Before SL energy, delta energy, zero crossing, the five observation probability delta pitch and pitch errors, the first observation probability calculation step of calculating and storing using observation function with a Gaussian distribution,
The observation probability of the pitch is calculated by using an observation function using a Gaussian distribution and a step observation probability function, and using the observation function using the Gaussian distribution and the step observation function according to the presence or absence of the pitch. A second observation probability calculation step of storing,
The speech signal processing method according to claim 11 , wherein in the observation probability acquisition step, the observation probability is acquired by referring to the observation probabilities stored in the first and second observation probability calculation steps.

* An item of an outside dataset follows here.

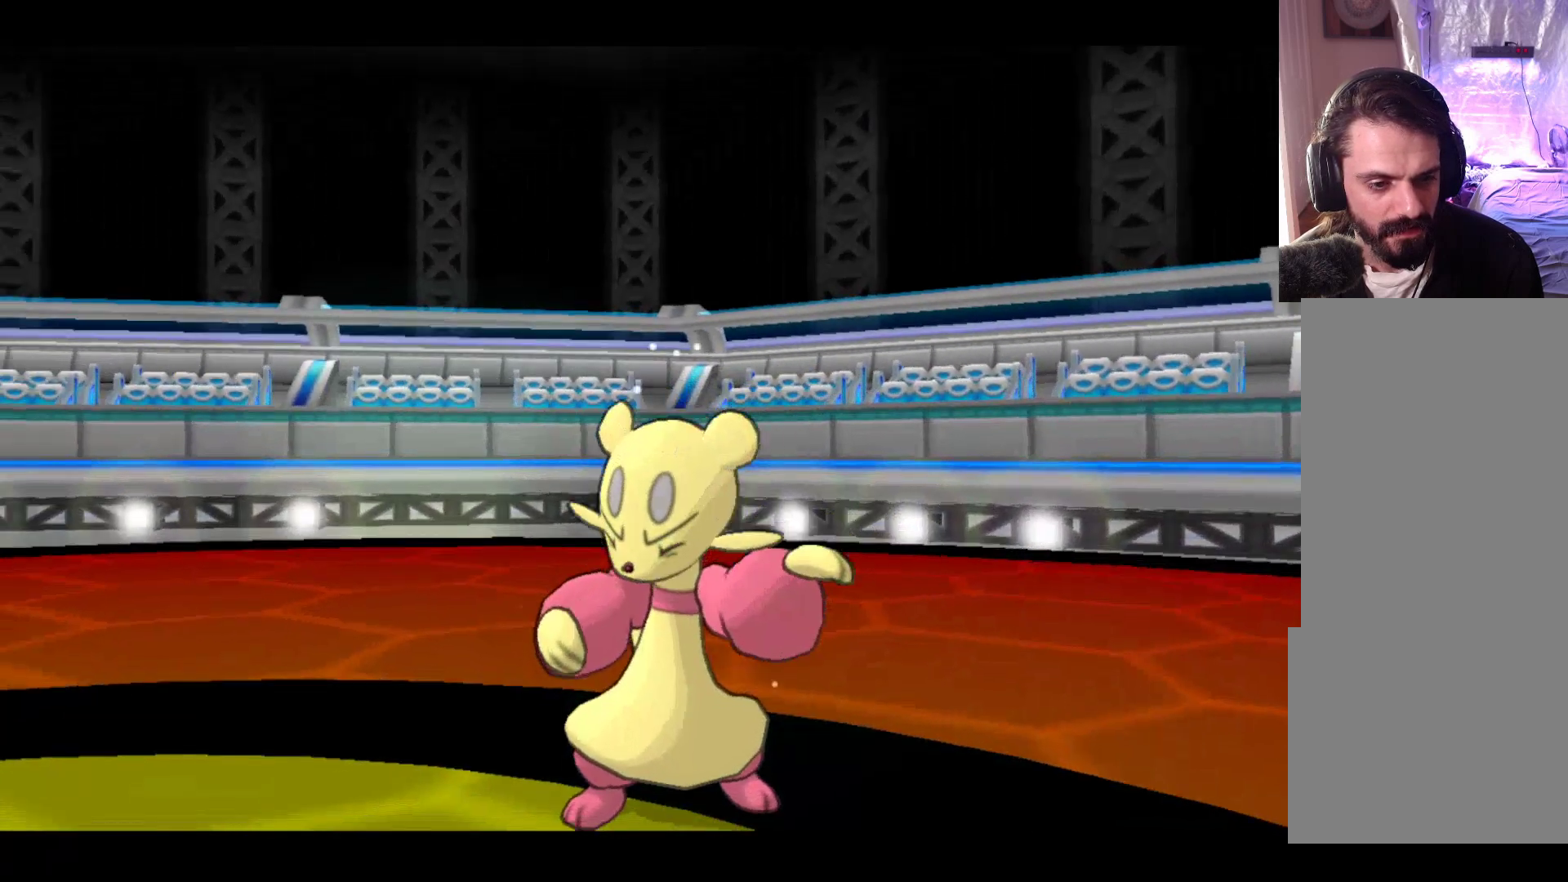
{"buttons": [], "left_stick": "center", "events": []}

Prior SL state forming step, when forming the hidden Markov model of the sound having the said pitch, to 9 claims, characterized in that to form the notes are connected in the previous note and slur and single notes as another model The audio signal processing method according to any one of 12 .

An input step of inputting the notes of the learning note sequence data Manabu習用tone waveform data and musical sound waveform,
A learning model formation step of forming a hidden Markov model on a finite network for each note of the learning note string data input in the input step;
A parameter estimation step of estimating a parameter with the maximum likelihood of the model formed by the learning model forming means during learning by a k-average algorithm;
A probability storage step of storing a state transition probability and an observation probability of a feature vector in each note obtained by the parameter estimated by the parameter estimation step;
In the observation probability acquisition step, the observation probability is acquired by referring to the observation probability stored in the probability storage step,
In the state forming step, on the basis of the probability memory stored state transition probabilities by step, according to claim 9, each state of the pre-stored sequence of notes, and forming by Hidden Markov Model on a finite state network 14. The audio signal processing method according to any one of items 13 to 13 .

Before SL state transition determination step, the audio signal processing method according to any one of claims 9 to 14, characterized in that to determine the state transition by Viterbi algorithm.

Prior SL state transition determination step, the audio signal processing method according to claim 15, wherein determining a state transition by Viterbi algorithm using the duration data corresponding to the pre-stored sequence of notes.